__What needs to be done__
The answer is the line that contains "left shoulder: (269, 300)" followed by every later line of the entries below, each repeated exactly, and nothing else.
--- Entries provided Enclosed Below ---
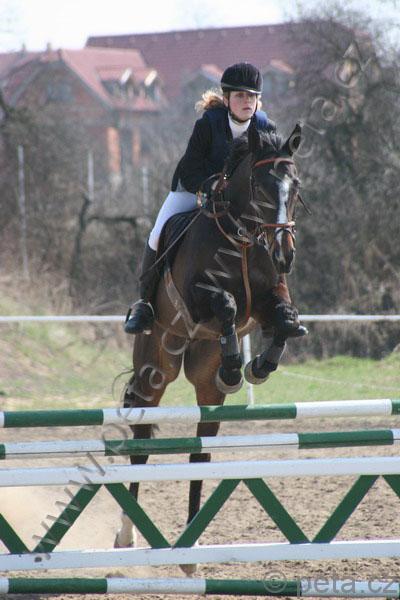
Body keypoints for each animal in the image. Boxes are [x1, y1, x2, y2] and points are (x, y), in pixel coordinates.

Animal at [115, 123, 305, 571]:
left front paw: (255, 367)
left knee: (200, 453)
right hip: (156, 366)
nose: (285, 254)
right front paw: (238, 365)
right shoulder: (201, 300)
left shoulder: (269, 300)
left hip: (204, 384)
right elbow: (227, 304)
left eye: (296, 186)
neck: (243, 237)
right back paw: (127, 535)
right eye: (260, 185)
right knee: (141, 442)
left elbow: (285, 321)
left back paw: (190, 548)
--- End of Enclosed Entries provided ---
__Result for this exercise__
left shoulder: (269, 300)
left hip: (204, 384)
right elbow: (227, 304)
left eye: (296, 186)
neck: (243, 237)
right back paw: (127, 535)
right eye: (260, 185)
right knee: (141, 442)
left elbow: (285, 321)
left back paw: (190, 548)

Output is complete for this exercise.